Tuesday, January 29, 2008

I'm leaving on a jet plane...

Well, it’s official. I’m going to Malaysia for a week - I just booked my airline ticket (which was a feat in itself. Without sounding like a complete bigot, I officially cannot understand people with Korean accents and they cannot understand me with my southern accent. I was turned away by not one but TWO Korean Air phone reservation agents. Fan-f'in-tastic. *vent*). Anway - Kevin will be over there for about 2 months for an engineering school, and I just can’t be away from him for 2 months. I can barely stand it when he visits his parents for a week. So I’m packing a bag (or 3) and taking my non-Malaysian-speaking, doesn’t-fly-well-with-others self 10,000 miles across the Pacific to Malaysia. I’m going right in the middle of his 7 week trip, which is perfect timing because that week is his birthday. And I’m pumped. And totally nervous at the same time. This is the first international trip that I’ve (a) had to plan completely on my own and (b) had to endure the flights ALONE. For as much as I fly, I am a HORRIBLE flier. I get antsy after about an hour, I fantasize about how great it would be if I were sitting in first class, and I always get stuck sitting next to one of three kinds of people:
(1) the talker. I do not know you. I do not want to know what you do for a living (unless it somehow benefits me), and I do not want to hear about your life for the next 20 hours as we share this excruciatingly long flight together. Unless you are a cute little old person. Or unless you are famous (in which case you would be in first class or in your own plane). Otherwise a polite “excuse me” every few hours as we have to climb over each other to get to the restroom will suffice for our in-flight conversation.
(2) The head-bobbing-sleeper/snorer/drooler. To me, sleepers are the perfect neighbors to have on a flight. However, I am a head-bobbing-sleeper on planes, and having two next each other is a safety hazard as we may eventually collide. And, well, snoring and drooling are pretty self-explanatory.
(3) The stinker. For some reason, stinkers generally manage to sit in very close proximities of me on planes (and yes, I’ve checked a few times just to make sure it’s not really me). It’s just not right. Or fair.

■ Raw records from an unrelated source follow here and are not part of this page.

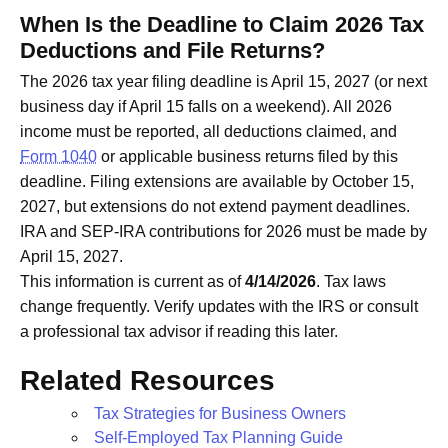
When Is the Deadline to Claim 2026 Tax
Deductions and File Returns?
The 2026 tax year filing deadline is April 15, 2027 (or next
business day if April 15 falls on a weekend). All 2026
income must be reported, all deductions claimed, and
Form 1040
or applicable business returns filed by this
deadline. Filing extensions are available by October 15,
2027, but extensions do not extend payment deadlines.
IRA and SEP-IRA contributions for 2026 must be made by
April 15, 2027.
This information is current as of
4/14/2026
. Tax laws
change frequently. Verify updates with the IRS or consult
a professional tax advisor if reading this later.
Related Resources
Tax Strategies for Business Owners
Self-Employed Tax Planning Guide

I have another in-flight concern. I have had the luxury of flying first class on a couple of occasions and have been exposed to the wonderfulness that is first class airplane food. It looks like food, smells like food, consists of more than a cold sandwich with chips, and you get your own salt and pepper shakers (with REAL silverware!). However, the majority of my flying experiences have been in coach. And call me a food snob, but I cannot eat the food they hand out 95% of the time. Just the smell of it makes my stomach turn a little. Especially when everyone opens their mayo packets to put it on the above-mentioned sandwiches. *random fact: If you know me, you know how much I absolutely cannot stand the smell of mayo.* In summation, I generally cannot handle airplane food. Therefore I plan on raiding a vending machine before I board the plane. 20 hours living on chips and peanut butter crackers… nutritious and delicious.

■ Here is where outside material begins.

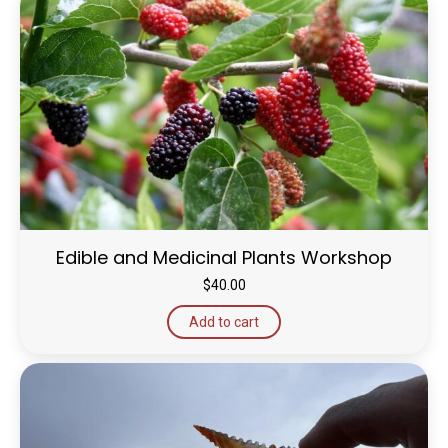
Edible and Medicinal Plants Workshop
$
40.00
Add to cart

So as sad as I am that Kevin leaves me next week for TWO MONTHS, knowing that I will be seeing him a few weeks after he leaves (and getting a vacation at the same time!) makes it a little less unbearable.

The Cranes take on Malaysia… this should be entertaining.

1 comments:

KAREN! said...

how did i not know you had a blog?! my suggestion for long flights: bring some sleeping pills (really!) so you can get rest. try to book a window seat so you can lay your head on the window (i ALWAYS do this). buy some snacks to bring with you beforehand (i once ate an entire can of honey roasted peanuts on my way to spain). and have fun!! im jealous!